Federal Court removes judge Bonadio from Hotesur case on irregularities

The first courtroom of the Buenos Aires city Federal Court has removed judge Claudio Bonadio from the so called Hotesur case, following a raid ordered by the judge in Santa Cruz province carried out by Metropolitan Police agents.
The court ruled the nullity of an order issued by Bonadio, after a presentation by Romina Mercado, director of Hotesur and niece of President Cristina Fernández de Kirchner, removing the judge.
Judges Eduardo Freiler and Jorge Ballestero voted in favor of the nullity while Eduardo Farah voted against.
According to a report aired by C5N, the controversial raid ordered by Bonadio was backed with money from the capital’s government, which paid the logistical costs, accommodation and the salaries of the Metropolitan agents involved.
Bonadio had ordered the raid on a real estate company belonging to Máximo Kirchner, the son of President Cristina Fernández and also director of the Hotesur hotel enterprise, investigated for irregularities.
Bonadio, instead of sending Federal police officers as is custom in such cases, used members of the force created by City mayor Mauricio Macri.
In his ruling, Freiler said Bonadio’s actions in the case generated “grave harm to the defendants’ rights”. The magistrate draw attention to the controversial raid carried out in Santa Cruz province with Metropolitan police agents.
“Bonadio delays a decision related to his competence in the case, but issues an order to make several probes that affects people’s rights – I mean presentation orders directed to several private businesses and official organisms – that – again – had an unusual repercussion in massive media,” he said.

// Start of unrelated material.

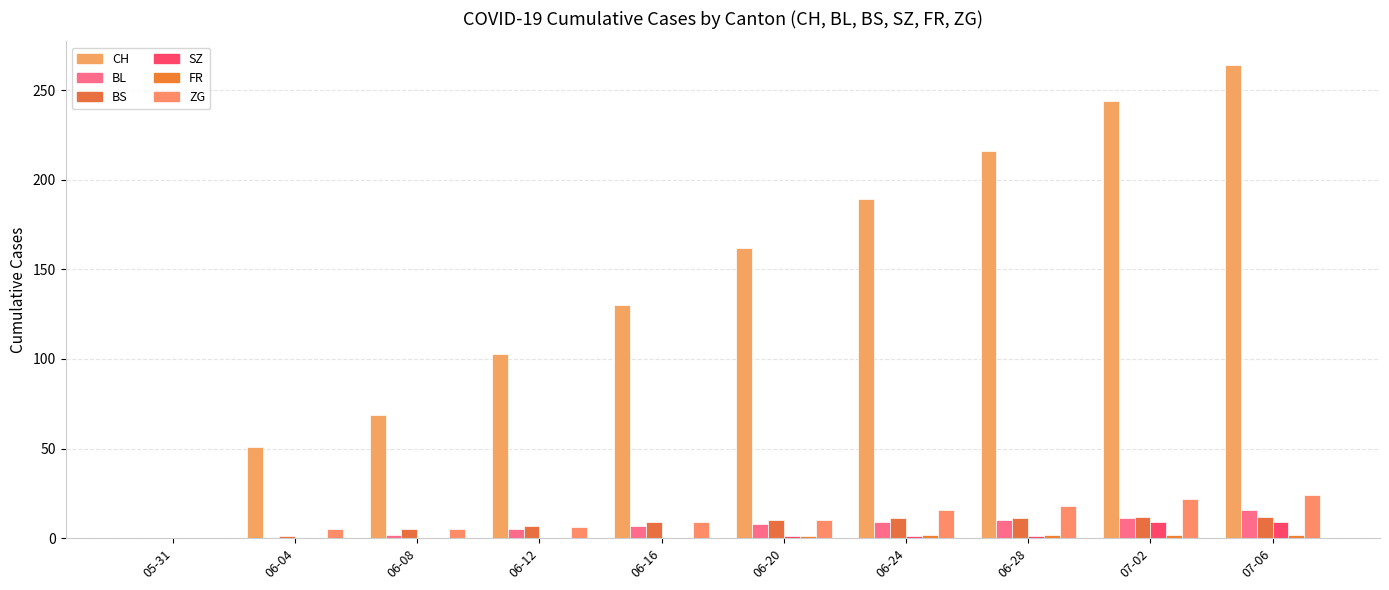

Between 06-24 and 07-02, which series saw the biggest shift?

CH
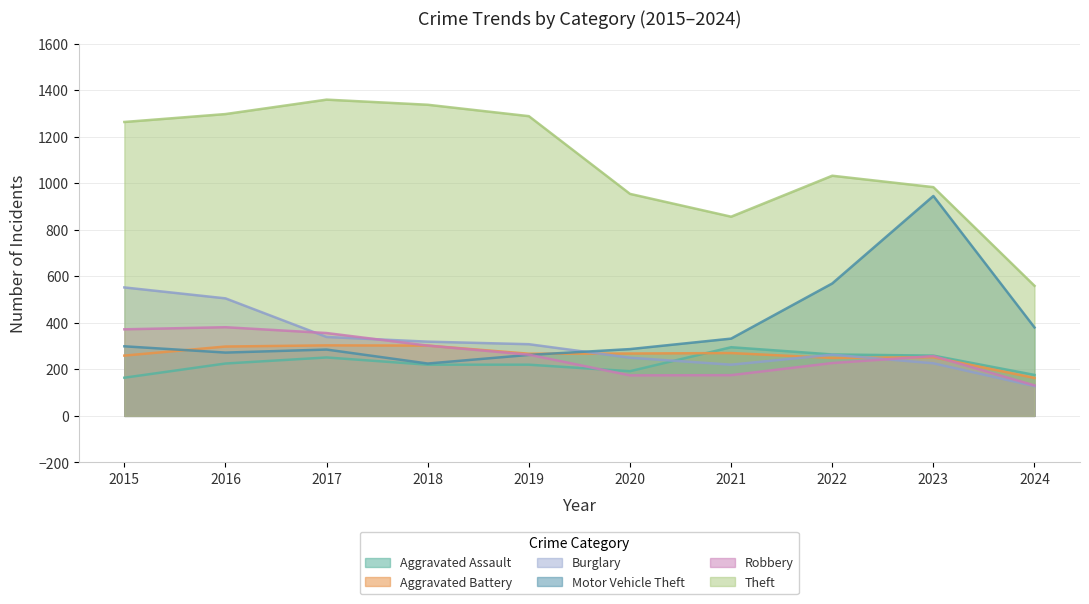

At how many categories does at least one series exceed 778?

9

“Furthermore, I cannot avoid mentioning that the judge did not choose any of the federal security forces available to carry out the probes – Federal Police, Gendarmerie, Prefecture, Airport Security Police -, but instead he chose the Metropolitan Police, although the investigation was carried outside its jurisdiction (according to law 2894 of the Buenos Aires city Public Security code),» he added.